Saved entries
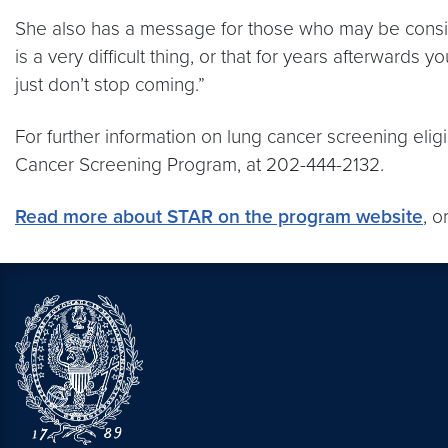
She also has a message for those who may be consider
is a very difficult thing, or that for years afterwards
just don’t stop coming.”
For further information on lung cancer screening eli
Cancer Screening Program, at 202-444-2132.
Read more about STAR on the program website
, o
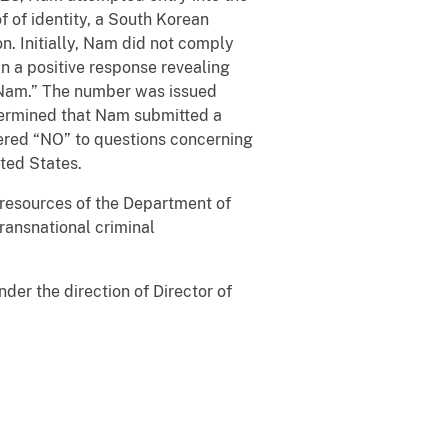
f of identity, a South Korean
n. Initially, Nam did not comply
 in a positive response revealing
n Nam.” The number was issued
etermined that Nam submitted a
wered “NO” to questions concerning
ted States.
l resources of the Department of
transnational criminal
der the direction of Director of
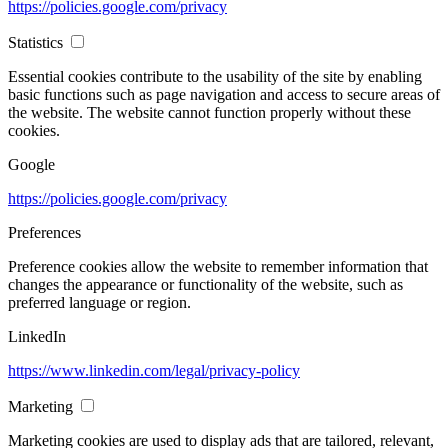
https://policies.google.com/privacy
Statistics
Essential cookies contribute to the usability of the site by enabling
basic functions such as page navigation and access to secure areas of
the website. The website cannot function properly without these
cookies.
Google
https://policies.google.com/privacy
Preferences
Preference cookies allow the website to remember information that
changes the appearance or functionality of the website, such as
preferred language or region.
LinkedIn
https://www.linkedin.com/legal/privacy-policy
Marketing
Marketing cookies are used to display ads that are tailored, relevant,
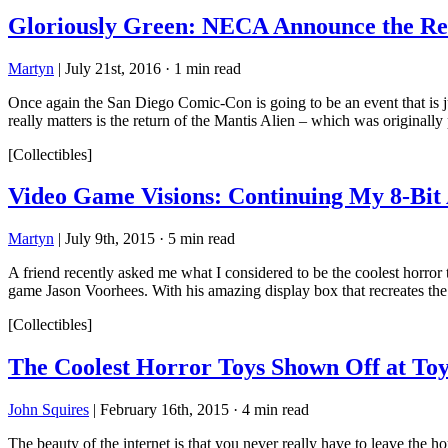
Gloriously Green: NECA Announce the R
Martyn
|
July 21st, 2016
·
1 min read
Once again the San Diego Comic-Con is going to be an event that 
really matters is the return of the Mantis Alien – which was originally
[Collectibles]
Video Game Visions: Continuing My 8-Bit
Martyn
|
July 9th, 2015
·
5 min read
A friend recently asked me what I considered to be the coolest horror
game Jason Voorhees. With his amazing display box that recreates th
[Collectibles]
The Coolest Horror Toys Shown Off at Toy
John Squires
|
February 16th, 2015
·
4 min read
The beauty of the internet is that you never really have to leave the 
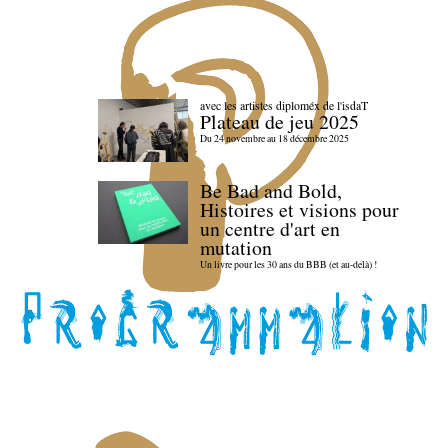
avec les artistes diploméx de l'isdaT
Plateau de jeu 2025
Du 24 novembre au 18 décembre 2025
Be Bad and Bold,
Histoires et visions pour
un centre d'art en
mutation
Un livre pour les 30 ans du BBB (et au-delà) !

Work order => Write out every line above exactly, minus images.

Task answer =>
She also has a message for those who may be consider
is a very difficult thing, or that for years afterwards
just don’t stop coming.”
For further information on lung cancer screening eli
Cancer Screening Program, at 202-444-2132.
Read more about STAR on the program website
, o
f of identity, a South Korean
n. Initially, Nam did not comply
 in a positive response revealing
n Nam.” The number was issued
etermined that Nam submitted a
wered “NO” to questions concerning
ted States.
l resources of the Department of
transnational criminal
der the direction of Director of
https://policies.google.com/privacy
Statistics
Essential cookies contribute to the usability of the site by enabling
basic functions such as page navigation and access to secure areas of
the website. The website cannot function properly without these
cookies.
Google
https://policies.google.com/privacy
Preferences
Preference cookies allow the website to remember information that
changes the appearance or functionality of the website, such as
preferred language or region.
LinkedIn
https://www.linkedin.com/legal/privacy-policy
Marketing
Marketing cookies are used to display ads that are tailored, relevant,
Gloriously Green: NECA Announce the R
Martyn
|
July 21st, 2016
·
1 min read
Once again the San Diego Comic-Con is going to be an event that 
really matters is the return of the Mantis Alien – which was originally
[Collectibles]
Video Game Visions: Continuing My 8-Bit
Martyn
|
July 9th, 2015
·
5 min read
A friend recently asked me what I considered to be the coolest horror
game Jason Voorhees. With his amazing display box that recreates th
[Collectibles]
The Coolest Horror Toys Shown Off at Toy
John Squires
|
February 16th, 2015
·
4 min read
The beauty of the internet is that you never really have to leave the 
avec les artistes diploméx de l'isdaT
Plateau de jeu 2025
Du 24 novembre au 18 décembre 2025
Be Bad and Bold,
Histoires et visions pour
un centre d'art en
mutation
Un livre pour les 30 ans du BBB (et au-delà) !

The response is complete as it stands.